Warm-down => 150yd, easy, alternate freestyle and “stroke”.

Total Guppy yards this workout: 2300



Guppy Challenge, Week-7 Workout-4 Extra Credit!

Warm-up => 6 x 50yd freestyle, easy, slow, establish a leave interval that gives you 10sec rest between each 50.
Style Set => 10 x 50yd w/bound Ankles: Concentrate on what your arms are doing:

Main set =>

GUPPIES => 6 x 150yd, on your interval
TARPONS => 9 x 150yd, on your interval
TUNAS => 12 x 150yd, on your interval

Kick set => 4x50yd, don’t kick hard, relax, just make your way across the pool, rest 5sec or 10sec, go again.
Warm-down => 200yd, easy freestyle

Total Guppy yards this workout: 2100



Guppy Challenge, Week-7, Workout-5 Double Extra Credit!

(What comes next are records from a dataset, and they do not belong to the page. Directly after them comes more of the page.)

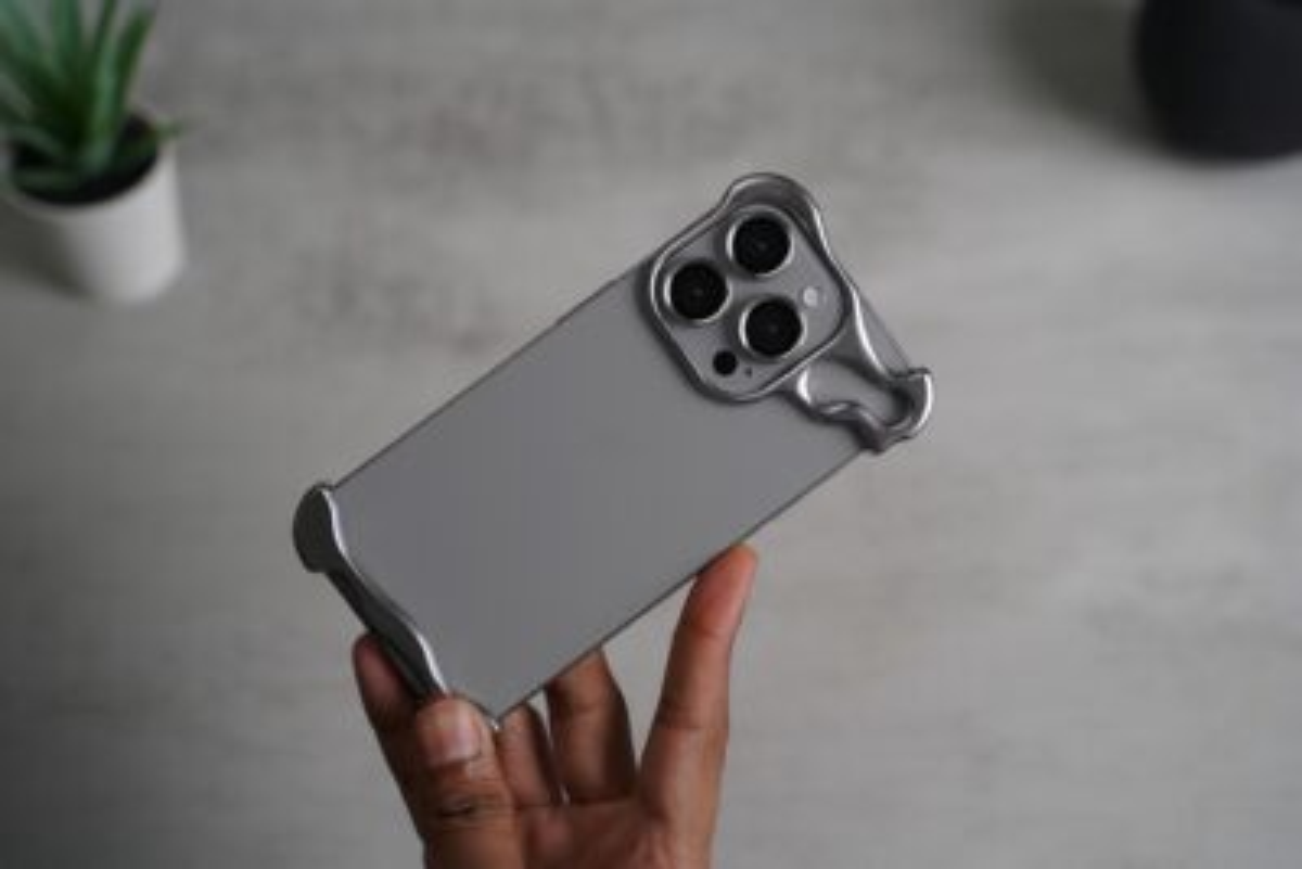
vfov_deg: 26.0
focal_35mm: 52
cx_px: 651
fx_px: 1881
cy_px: 434
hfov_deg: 38.2
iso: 320
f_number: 4
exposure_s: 1/60
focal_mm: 52
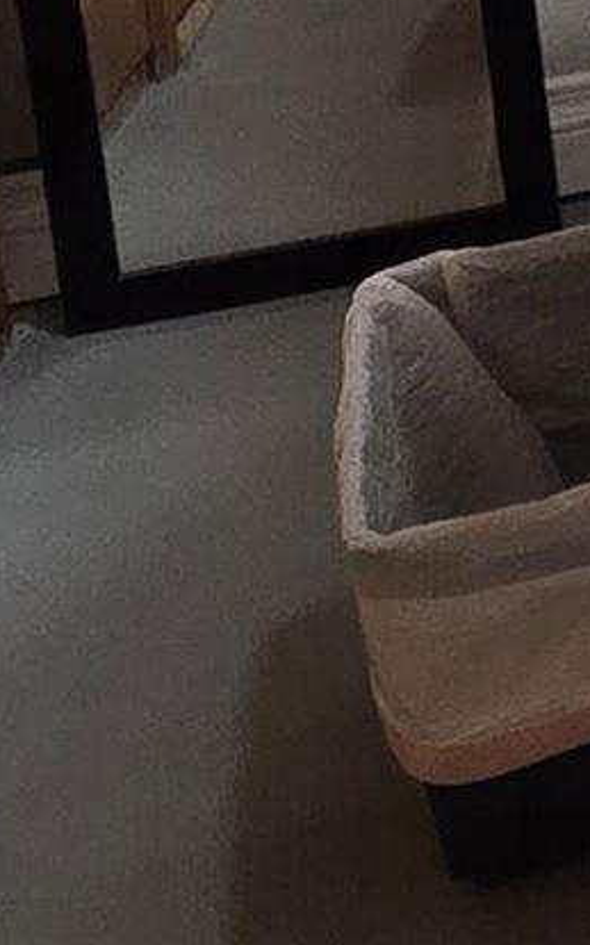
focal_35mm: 102
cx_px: 1911
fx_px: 2627
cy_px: -510
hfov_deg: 9.3
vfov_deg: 18.0
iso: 250
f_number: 1.9
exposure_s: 1/120
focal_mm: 2.2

Warm-up => 5 x 100yd, first 50 1-arm pull, second 50 freestyle
Style Set => 6 x 100yd: Bound ankles, first 3 with snorkel.
Kick set => 6 x 50yd, with or without zoomers, but the last 2 should be without zoomers.

Main set =>

GUPPIES => 10 x 75yd, 5sec rest in between, which is basically a stop, grab the wall, take 2 breaths and go.
TARPONS => 16 x 75yd
TUNAS => 20 x 75yd

Warm-down => 150yd, easy, alternate freestyle and “stroke”.

Total Guppy yards this workout: 2300


Total weekly GUPPY yardage

If you do the first 3 workouts: 6600yd
These plus the 4th workout: 8,700yd
All 5 workouts: 11,000yd

Dryland Alternative

There's a Favorite VASA Workout thread just getting going on the Reader Forum. I'd like to see what some others think. I use VASA more as a power workout, but I'm not the only arbiter of the best way to use this dryland training tool.

Here are two of mine, that I posted in prior ROKA Guppy Challenge installments:

Main set =>

Start very easy, alternating arms, building not to exhaustion, but to the point where your technique starts to breakdown, by the time you get to...

- 90 strokes (45 each arm). Rest 3 minutes. Then, same for...
- 80 strokes (40 each arm). Rest 3 minutes. Then...
- 70 strokes. Rest 3 minutes. Then, if you think you have 1 more in you...
- 60 strokes. Rest 3min. If you think you have one more...
- 50 strokes. Rest 3min. If you're a true stud (but don't hurt yourself!)...
- 40 strokes

---

Main set =>

50 strokes (a pull with one arm is one stroke in my parlance, so, 20 cycles). Start easy! The fatigue comes on you quicker than you think. Rest 30sec. Repeat this 10 times. Rest 5 minutes. Then...

30 strokes x 10 with 20sec rest in between.